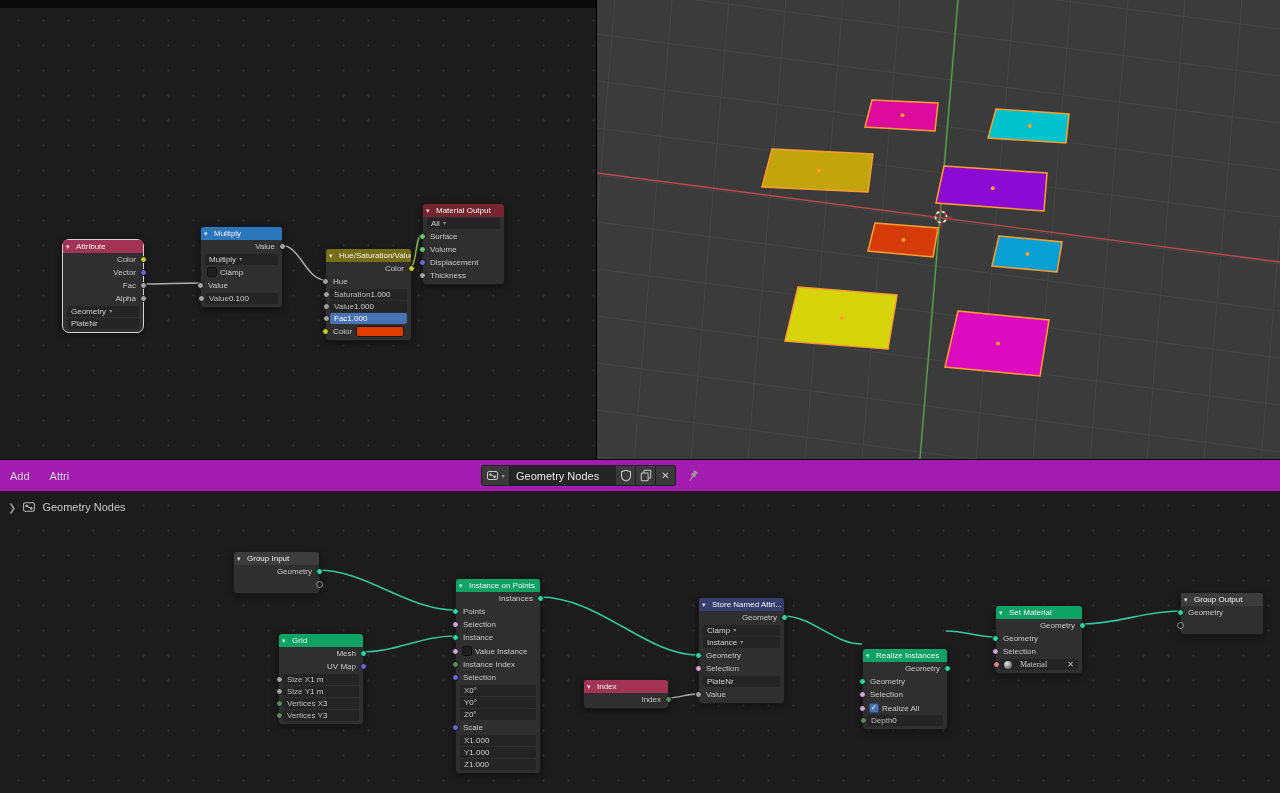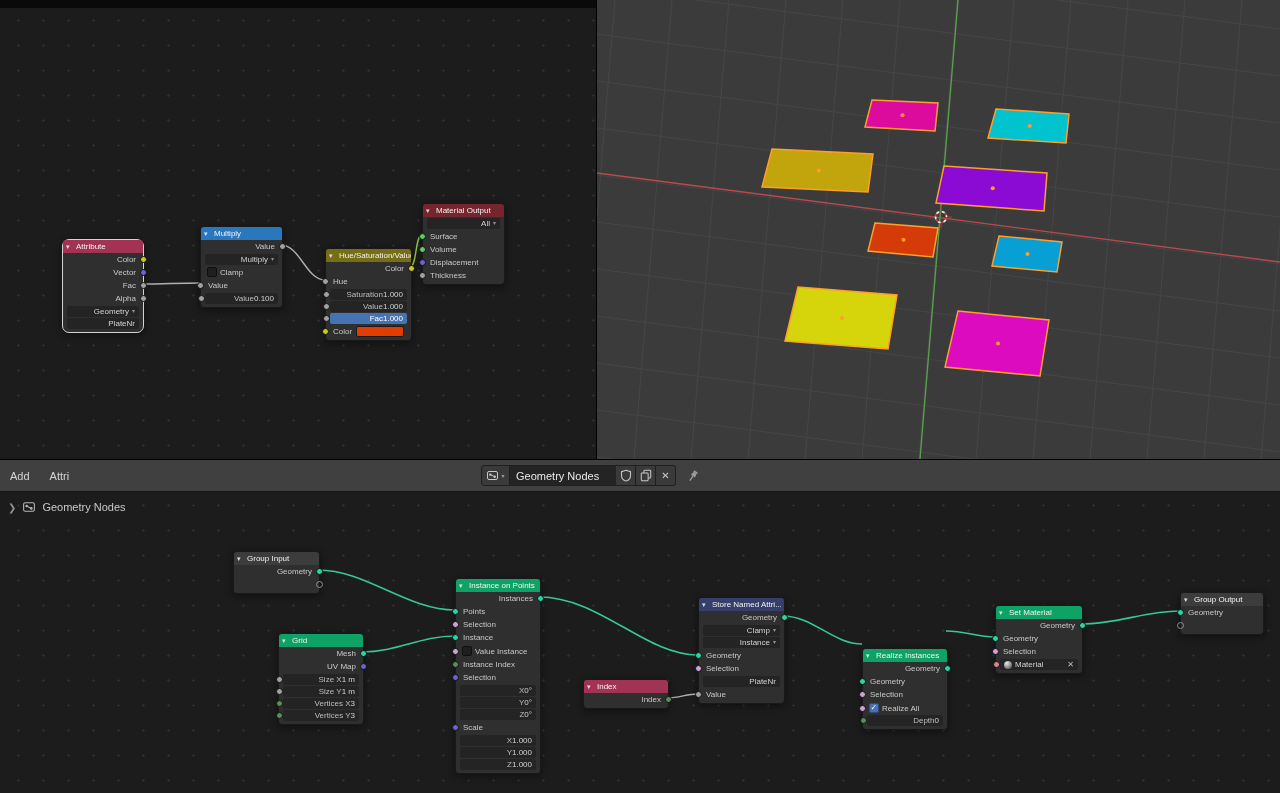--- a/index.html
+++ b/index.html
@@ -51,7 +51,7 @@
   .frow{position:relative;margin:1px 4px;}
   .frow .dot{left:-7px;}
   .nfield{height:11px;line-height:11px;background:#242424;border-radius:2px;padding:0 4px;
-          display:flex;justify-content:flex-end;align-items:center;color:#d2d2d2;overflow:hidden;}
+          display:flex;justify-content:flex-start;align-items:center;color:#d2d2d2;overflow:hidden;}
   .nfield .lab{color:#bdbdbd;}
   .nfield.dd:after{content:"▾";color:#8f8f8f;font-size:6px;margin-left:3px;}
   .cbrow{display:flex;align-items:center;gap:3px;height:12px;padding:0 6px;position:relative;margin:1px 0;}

--

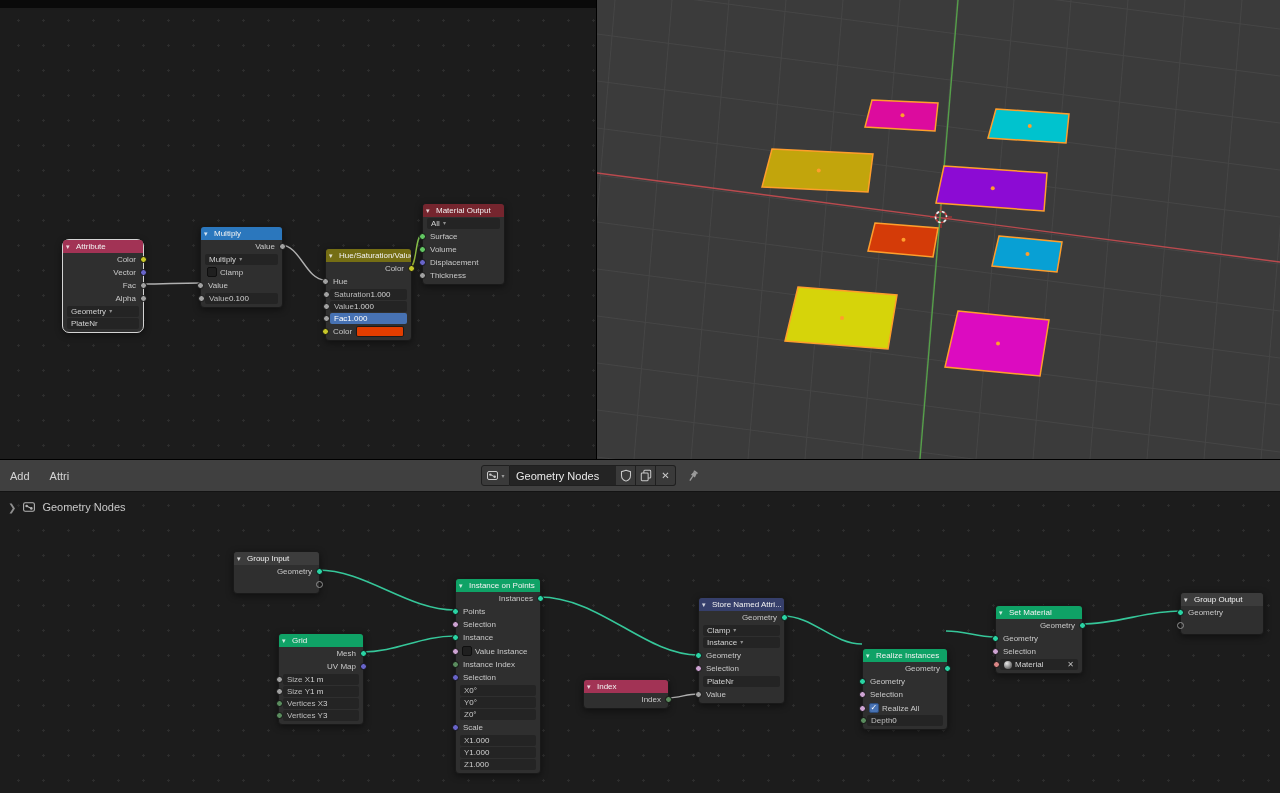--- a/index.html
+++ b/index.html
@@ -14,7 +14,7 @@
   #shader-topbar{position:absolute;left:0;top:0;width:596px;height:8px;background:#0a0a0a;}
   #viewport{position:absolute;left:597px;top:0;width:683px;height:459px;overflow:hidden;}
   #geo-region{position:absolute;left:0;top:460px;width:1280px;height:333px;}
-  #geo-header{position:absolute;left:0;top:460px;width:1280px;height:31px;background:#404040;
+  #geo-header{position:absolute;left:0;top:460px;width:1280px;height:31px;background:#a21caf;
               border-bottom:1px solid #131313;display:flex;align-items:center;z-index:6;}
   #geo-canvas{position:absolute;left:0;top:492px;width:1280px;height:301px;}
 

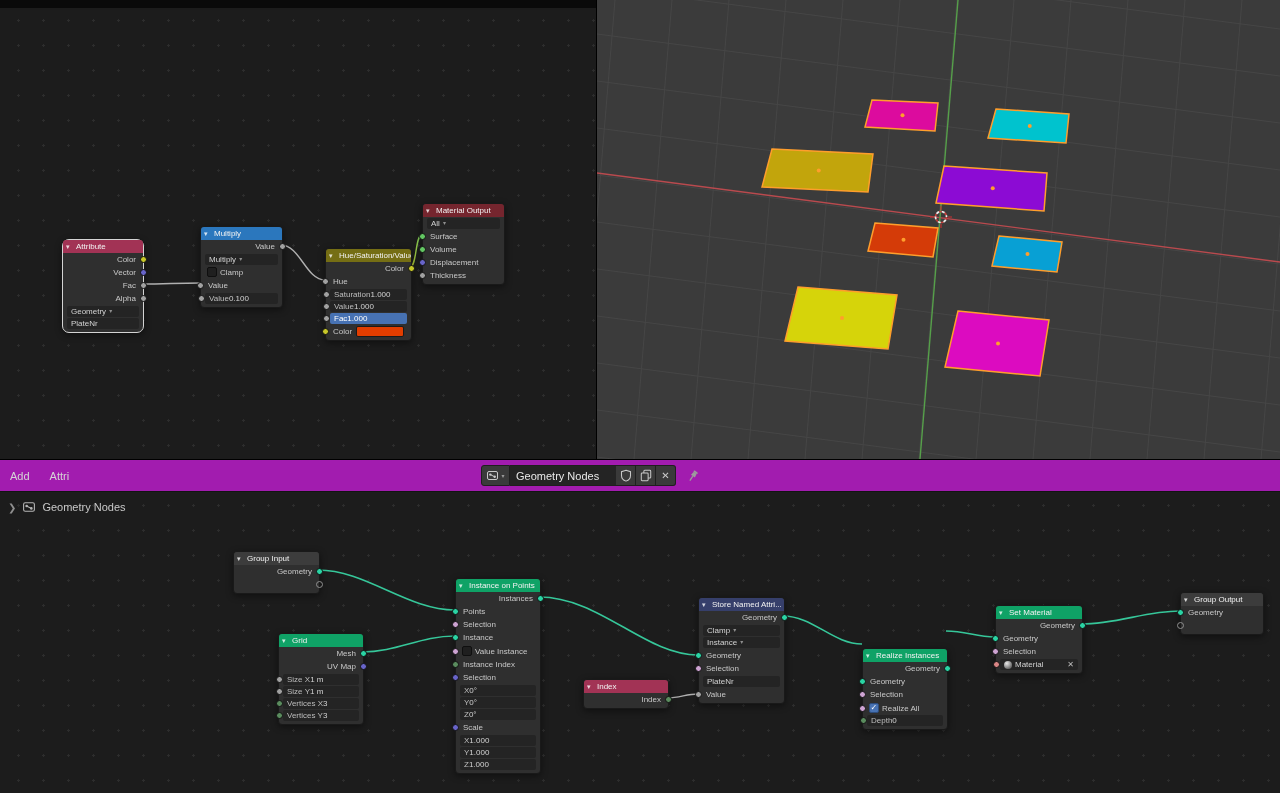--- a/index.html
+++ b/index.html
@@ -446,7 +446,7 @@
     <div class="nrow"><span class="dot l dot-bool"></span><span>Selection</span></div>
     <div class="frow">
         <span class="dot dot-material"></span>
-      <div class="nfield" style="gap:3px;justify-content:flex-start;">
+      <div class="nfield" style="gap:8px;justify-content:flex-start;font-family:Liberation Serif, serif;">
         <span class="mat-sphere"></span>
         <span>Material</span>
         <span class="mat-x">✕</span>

> [WHAT TO WORK ON]:
Count, in the records above, the lines that contain the word "justify"; the answer is that number alone.

> [PROBLEM SOLUTION]:
4